Activision Blizzard’s Q1 – Better Than Expected With a New Billion Dollar Franchise
Activision Blizzard (NASDAQ:ATVI 69.49 -1.04%) have revealed their financials for the first quarter of 2017 and they’re looking good. To be more exact, the figures for the company are beyond even their own expectations.
For the first quarter of 2017 Activision Blizzard saw total revenues of $1.726 billion, up from 2016’s $1.455bn. Digital revenues accounted for 80% of the company’s revenues and the surge from Overwatch, now their eighth billion dollar franchise, has led to the best first quarter in the company’s history. Bobby Kotick, Activision Blizzard’s CEO, stated “This quarter we delivered record revenues, earnings per share and cash flow, and over‐performed guidance”.
Activision Blizzard: Driving Growth but Decreased Users
What may be a surprise is the division of growth.
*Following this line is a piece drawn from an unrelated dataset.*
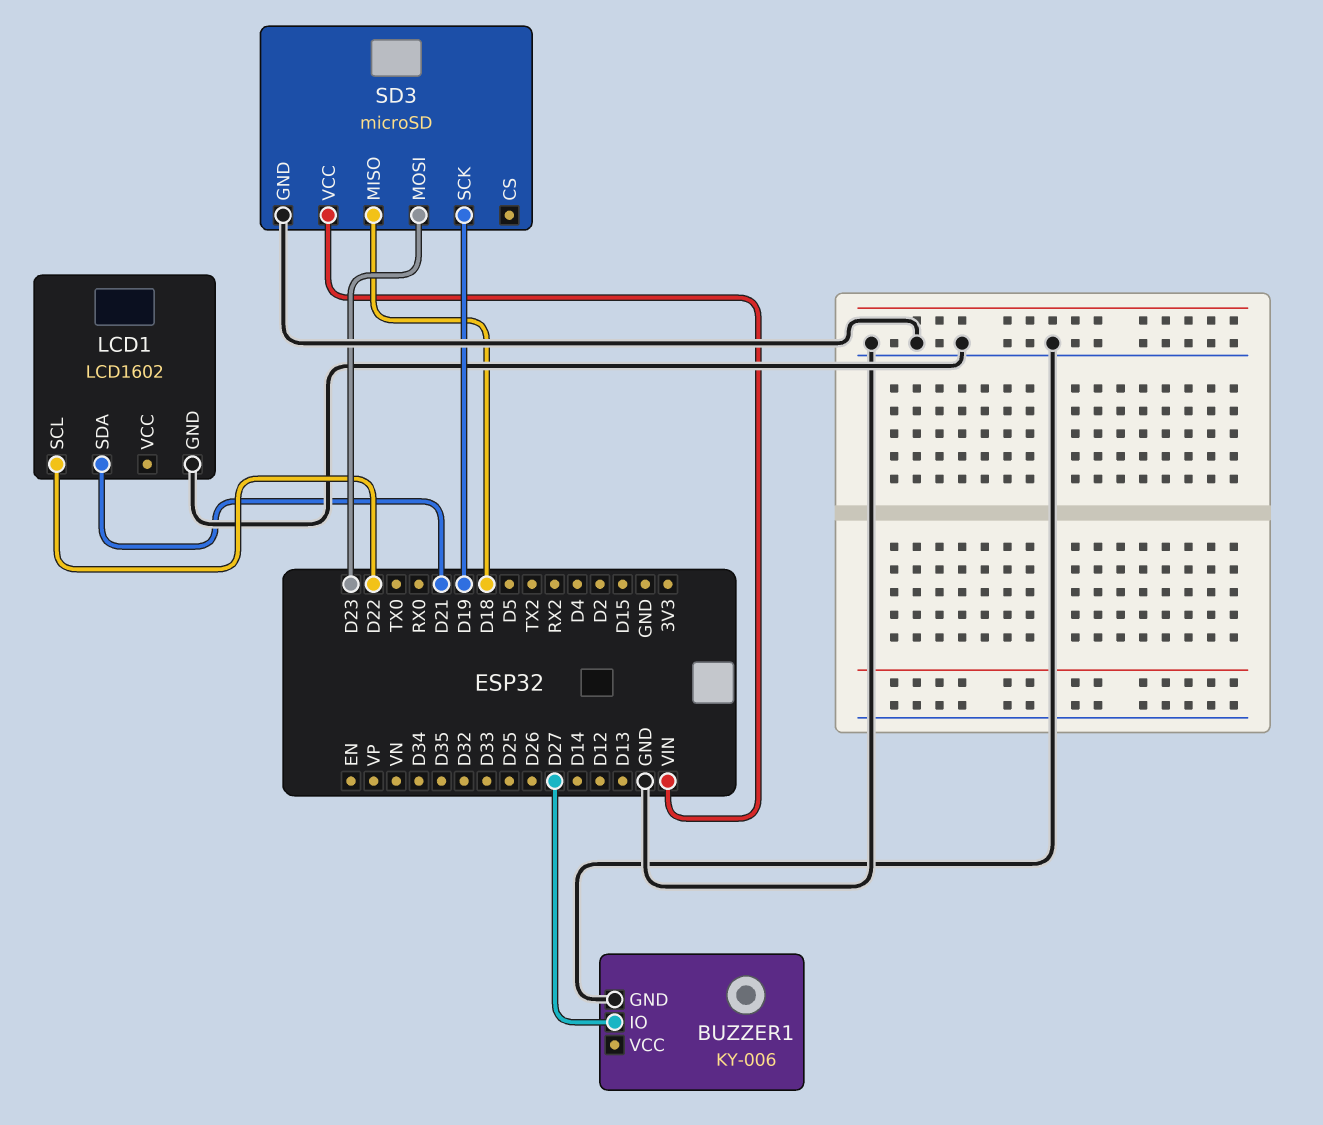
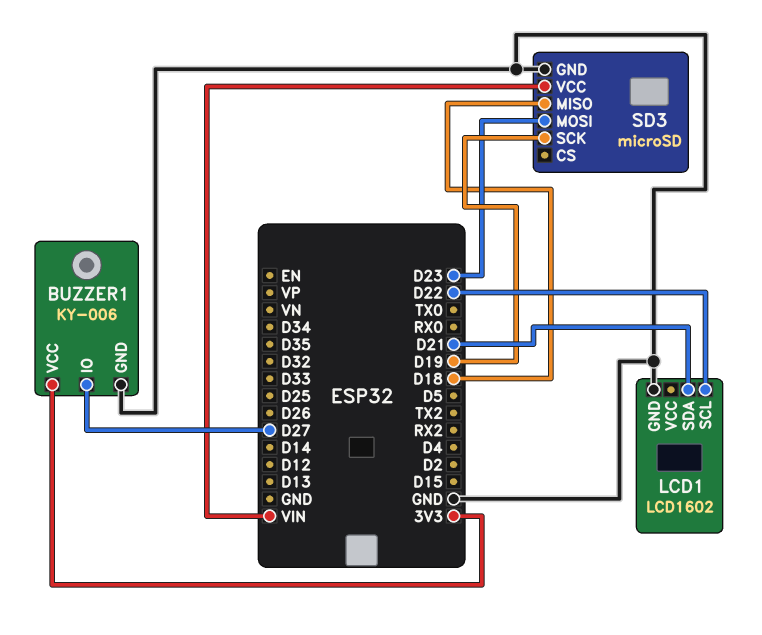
BUZZER1 pin VCC: none -> 3V3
We’ve covered on multiple occasions the boom that is mobile gaming. It shouldn’t be a shock that the largest growth comes from mobile and ancillary. Although this includes sales of non-platform specific merchandise, the revenue from King indicates the majority is mobile related. In addition, following the success of Overwatch and World of Warcraft, the growth of PC should come as little surprise.
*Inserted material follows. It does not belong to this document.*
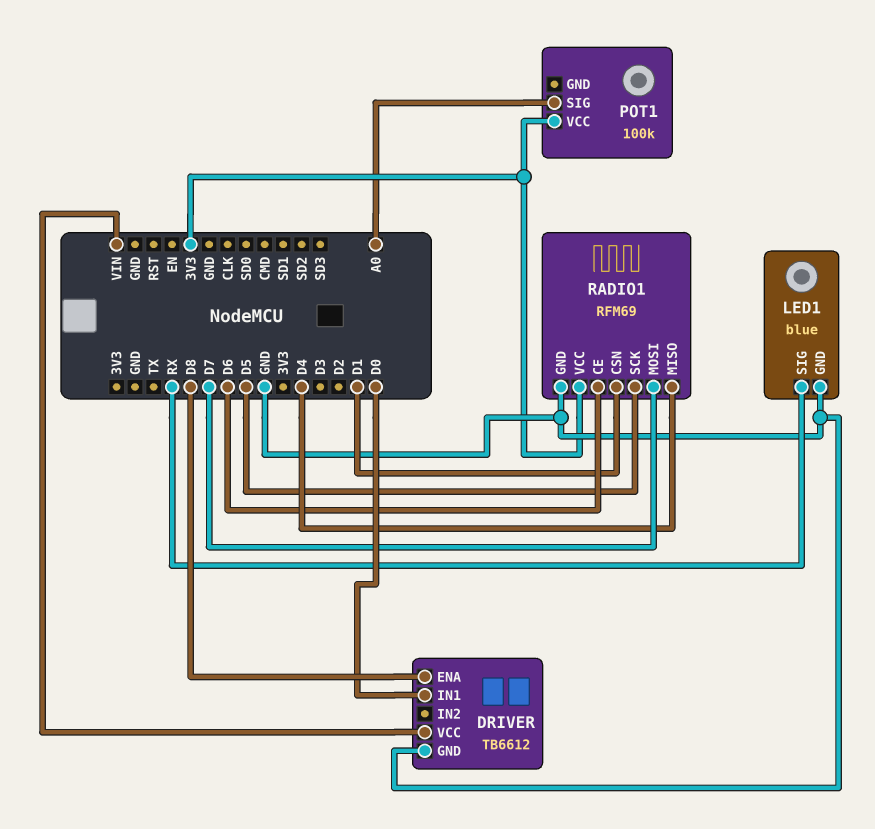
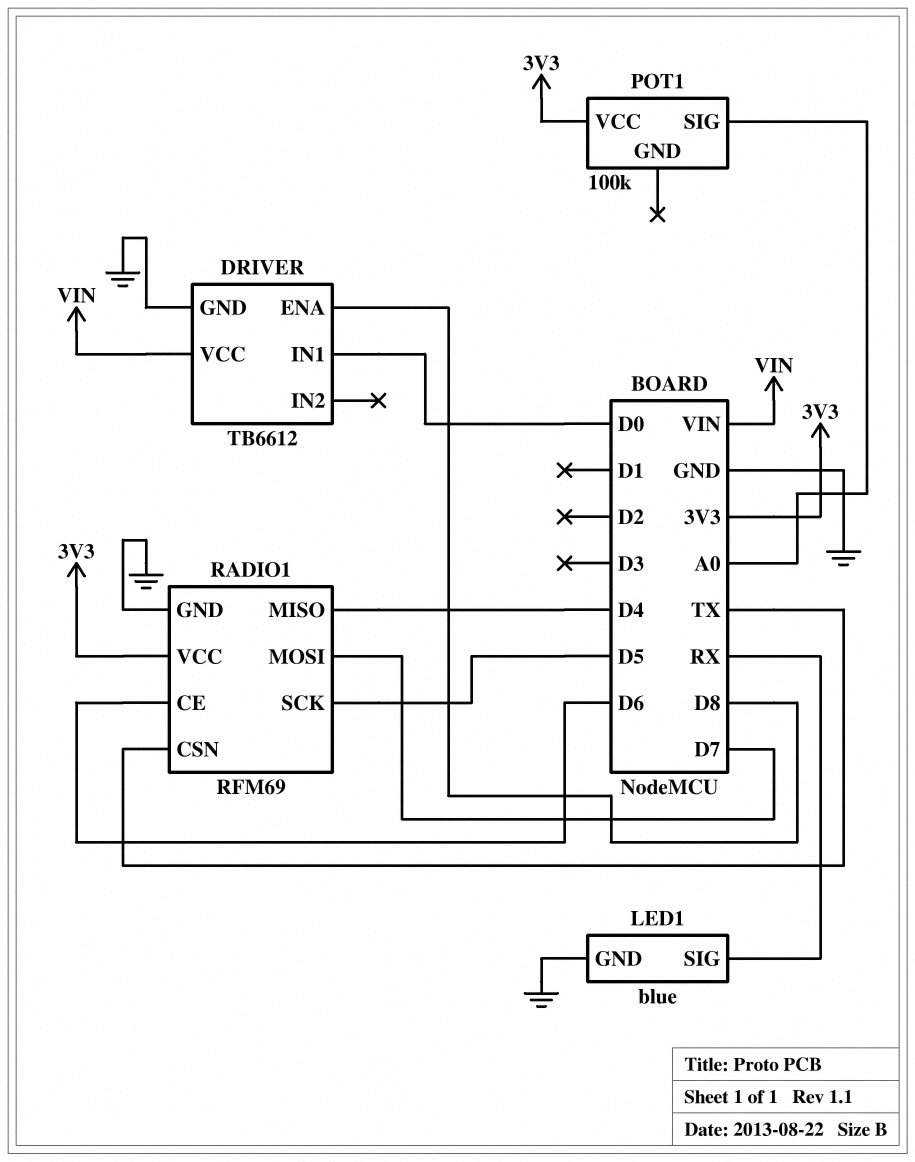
RADIO1 pin CSN: D1 -> TX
Following on from a noted trend is the fall of retail as the significant distribution method. A year on year fall of 44% has been noted, with digital distribution rising 50%. The rise of the Asia-Pacific region also lines up with the boom of mobile as a revenue source. With future plans for King in motion, it wouldn’t be a large surprise to see mobile generating over a third of the company’s revenue in the near future.
Overwatch has led the line for Blizzard. As previously mentioned, it is now the eighth billion-dollar franchise for the company. Although others aren’t mentioned, it’s certain that Call of Duty, Warcraft, Candy Crush and Skylanders are part of this collection. Alongside Overwatch, World of Warcraft has seen a resurgence and great success for the start of the year.
These two titles, alongside Hearthstone which has seen a milestone of 70 million registered users, have led to Blizzard showing 41 million monthly active users (MAUs). This figure shows a 58% year on year growth. However, Activision revealed a fall to 48 million MAUs and King falling to 342 million MAUs. Total MAUs for the company has been revealed as 431 million, down year on year from 544 million MAUs.
Leagues and Tables – A Look to the Future
Fortunately, the company has a number of plans to increase this flagging number of users. The foremost is the upcoming Overwatch League, the spearhead of a movement to further professionalise eSports. Bobby Kotick stated that Overwatch “now has over 30 million players globally. The Overwatch League is gaining momentum and weʹre excited to offer our community of players the best professional league experience”. The Call of Duty World League Championship will also be held this August with a prize pool of $1.5m.
Plans are also in place to utilise King to develop a new Call of Duty experience. What this experience will be hasn’t been documented, although earlier information from job listings on King’s site indicates it will be a game rather than a companion app. King has also entered into a partnership with PlayStudios, where King will aim to enter the social casino genre of mobile games, offering competition to Zynga Poker, the game that helped Zynga (NASDAQ:ZNGA 3.52 -1.12%) regain some lost ground and increase revenues.
Following the success of Q1, Activision Blizzard are now predicting revenues for Q2 of $1.425bn and yearly revenues of $6.1bn. For the year, Activision are looking forward to the release of both Destiny II and Call of Duty: WWII. The latter, in particular, has been met with hugely positive fan reaction with the trailer also being the fastest in Call of Duty history to reach 10 million views.
The success of this quarter, alongside the potential of Call of Duty and Destiny II, could potentially see a bumper year for Activision Blizzard. New predictions for Q2 and the 2017 financial year certainly indicates a rise in confidence. Following the strong start, only time will tell how the year progresses. All things considered, there’s little doubt that the potential is there.